Also, sit down and figure out what marketable skills you have right now. You might be surprised. Think outside the box, figure out what people might be willing to pay you to do. If you do have marketable skills, your success will come down to your professionalism and ability to market yourself to your clients. There are plenty of extremely talented people out there who are making no money because they don't know how to sell themselves, or because they don't know how to behave professionally.
Don't think you have to do just one thing to bring in money. Maybe you can't build a single business on one skill because the market isn't there, but you can do two or three different things to pay the bills. In my case, ignoring what I'm actually doing for my business, I could probably live comfortably by tutoring college and HS kids (SAT/ACT, math, chem, geology, intro physics), giving private cello lessons, teaching basic gun safety or CCW courses, and doing handyman type jobs. I have lots of skills, I'm very good with my hands, and I enjoy teaching (and I'm actually good at it which is rare). All I'd have to do is get out there, build up my client base, and not fuck it up by being unprofessional.

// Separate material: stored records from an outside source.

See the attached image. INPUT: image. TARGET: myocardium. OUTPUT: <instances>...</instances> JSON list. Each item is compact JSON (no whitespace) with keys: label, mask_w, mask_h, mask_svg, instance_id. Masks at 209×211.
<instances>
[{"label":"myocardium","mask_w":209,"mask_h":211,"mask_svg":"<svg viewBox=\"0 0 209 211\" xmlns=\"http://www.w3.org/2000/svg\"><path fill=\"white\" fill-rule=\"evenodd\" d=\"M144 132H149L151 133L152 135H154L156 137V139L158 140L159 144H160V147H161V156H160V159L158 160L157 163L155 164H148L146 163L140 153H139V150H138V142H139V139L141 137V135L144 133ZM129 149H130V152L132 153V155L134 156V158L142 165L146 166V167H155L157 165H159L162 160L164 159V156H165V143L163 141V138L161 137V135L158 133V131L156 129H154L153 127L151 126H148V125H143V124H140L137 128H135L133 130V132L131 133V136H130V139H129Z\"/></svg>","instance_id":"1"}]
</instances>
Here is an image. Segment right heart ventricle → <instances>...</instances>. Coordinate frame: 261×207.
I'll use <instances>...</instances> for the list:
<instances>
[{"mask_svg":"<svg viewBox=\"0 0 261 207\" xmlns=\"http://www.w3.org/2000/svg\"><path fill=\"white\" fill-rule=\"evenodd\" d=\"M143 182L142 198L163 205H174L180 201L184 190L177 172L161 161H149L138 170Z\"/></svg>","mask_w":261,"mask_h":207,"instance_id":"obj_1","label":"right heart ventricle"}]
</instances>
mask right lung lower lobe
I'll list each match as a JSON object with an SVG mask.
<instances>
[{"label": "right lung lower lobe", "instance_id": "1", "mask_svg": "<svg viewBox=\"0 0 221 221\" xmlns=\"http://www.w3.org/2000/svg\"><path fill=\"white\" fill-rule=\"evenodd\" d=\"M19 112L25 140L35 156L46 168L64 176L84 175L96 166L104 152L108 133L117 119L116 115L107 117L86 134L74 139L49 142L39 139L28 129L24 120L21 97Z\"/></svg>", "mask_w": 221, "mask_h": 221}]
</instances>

I wouldn't get rich, but it would be a lot better than working at McDonalds. In my spare time I could work on other ideas to make money.
Look up Beyond Borders' posts about freelance writing, there's a lot of gold in those threads that applies to more than just his specific niche.
My point with all this is don't think you have to do the regular college => office job type routine to be successful. Maybe that's what you'll do, but do that because you WANT to, not because you feel like you have to.